Garbage Collection on the BEAM is easier & better

The BEAM has it’s own Garbage Collection system as well. Compared with other GC collected runtimes the BEAM has three advantages that reduces the overall impact the GC has on the end user experience.

1. There is no shared memory

Each BEAM process has exclusive access to it’s own memory and cannot share it with any other process running in the same machine or in the cluster. Processes can share data only via message passing (ie. data copy). This helps the garbage collection in several ways:

garbage collection can be faster: no dependency analysis is needed as the memory block is used only by a single execution block/process; once a function or process finished execution it’s memory can be collected in one pass
there is less memory to collect: by design (and community guidelines) BEAM processes tend to be quite small so there is less work to do when collecting their memory
fewer processes are affected: as memory is not shared only the owning processes are paused => the “blast radius” is much smaller and the “damage” doesn’t spread to other processes
can be run in parallel: as processes share nothing the BEAM can have many small GC’s running in parallel

2. Preemptive scheduling

The BEAM was designed for soft real time applications and it uses a preemptive scheduler. This means that each individual processes will receive a fixed amount of “CPU time” (ie. BEAM reductions) scheduled in a fair way. As such the processs simply have no control over when they run and for how long. Overall this makes all processes run smoother & in practice also the GC’s gets more opportunity to run on individual processes. On the BEAM the GC’s are better spread over time. They run more often and need to do much less work each time they run.
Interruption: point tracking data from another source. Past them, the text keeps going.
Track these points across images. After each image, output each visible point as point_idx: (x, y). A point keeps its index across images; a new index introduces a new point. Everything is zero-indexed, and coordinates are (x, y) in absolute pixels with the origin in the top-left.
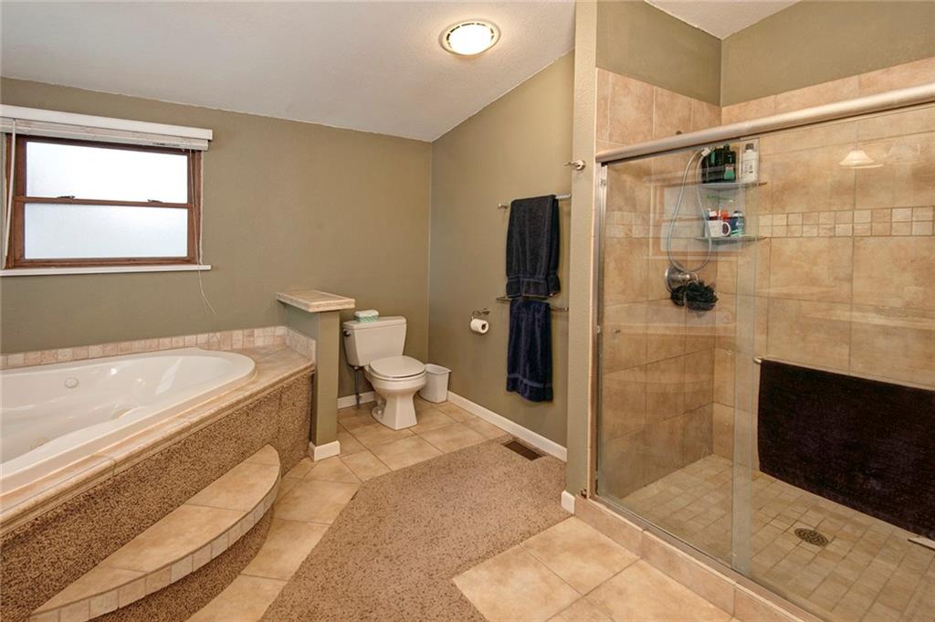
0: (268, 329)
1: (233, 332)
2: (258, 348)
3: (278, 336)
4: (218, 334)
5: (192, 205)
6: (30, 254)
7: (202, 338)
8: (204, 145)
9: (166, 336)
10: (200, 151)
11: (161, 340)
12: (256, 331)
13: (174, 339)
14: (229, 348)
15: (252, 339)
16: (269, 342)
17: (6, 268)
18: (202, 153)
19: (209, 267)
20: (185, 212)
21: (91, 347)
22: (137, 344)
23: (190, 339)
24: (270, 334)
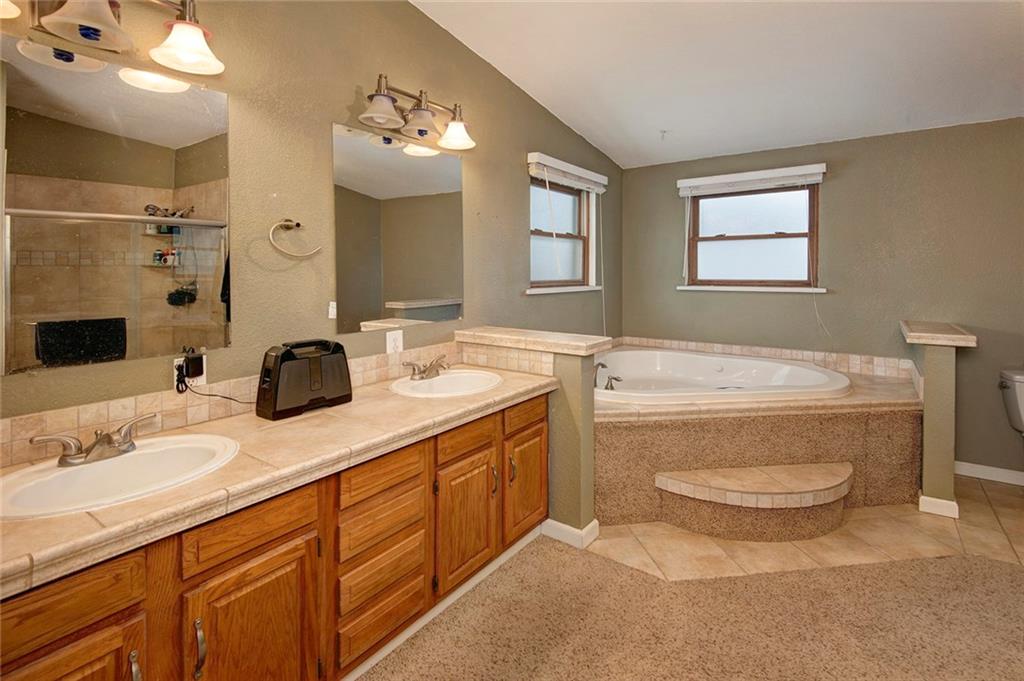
0: (891, 360)
1: (850, 356)
2: (877, 377)
3: (904, 370)
4: (834, 355)
5: (813, 234)
6: (701, 276)
7: (819, 355)
8: (819, 179)
9: (787, 348)
10: (818, 184)
11: (784, 350)
12: (876, 359)
13: (795, 352)
14: (845, 371)
15: (871, 366)
16: (891, 373)
17: (689, 285)
18: (820, 186)
19: (824, 291)
20: (805, 240)
21: (734, 346)
22: (765, 351)
23: (808, 354)
24: (892, 365)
3. Supervised processes trees

A common challenge in GC environments are permanent memory leaks. These are caused by processes that end up in a zombie state (ie. not running but also not finished) which keep (own and shared) memory in use. When that happens the memory is not really used by anyone (as the process doesn’t do anything useful) but the GC doesn’t know that. So the GC cannot collect the memory and over time this impacts performance (ie. more swapping, GC running more often, out of memory crashes).

On the BEAM it’s common practice to organise your process in processes supervision trees. This considerably reduces the probability of a process ending up in a zombie state. Once the supervisor detects that a child fails to respond as expected it can simply restart it or delete it altogether. The supervision architecture provides a much more predictable way to manage the lifecycle of processes which reduces the overall chance of zombie resources (ie. memory, sockets, file descriptors, etc.).

Conclusion

The BEAM runtime is well positioned to be a great runtime for web apps. The overall end user experience is much smoother & predictable and as such a good fit for real time UI’s.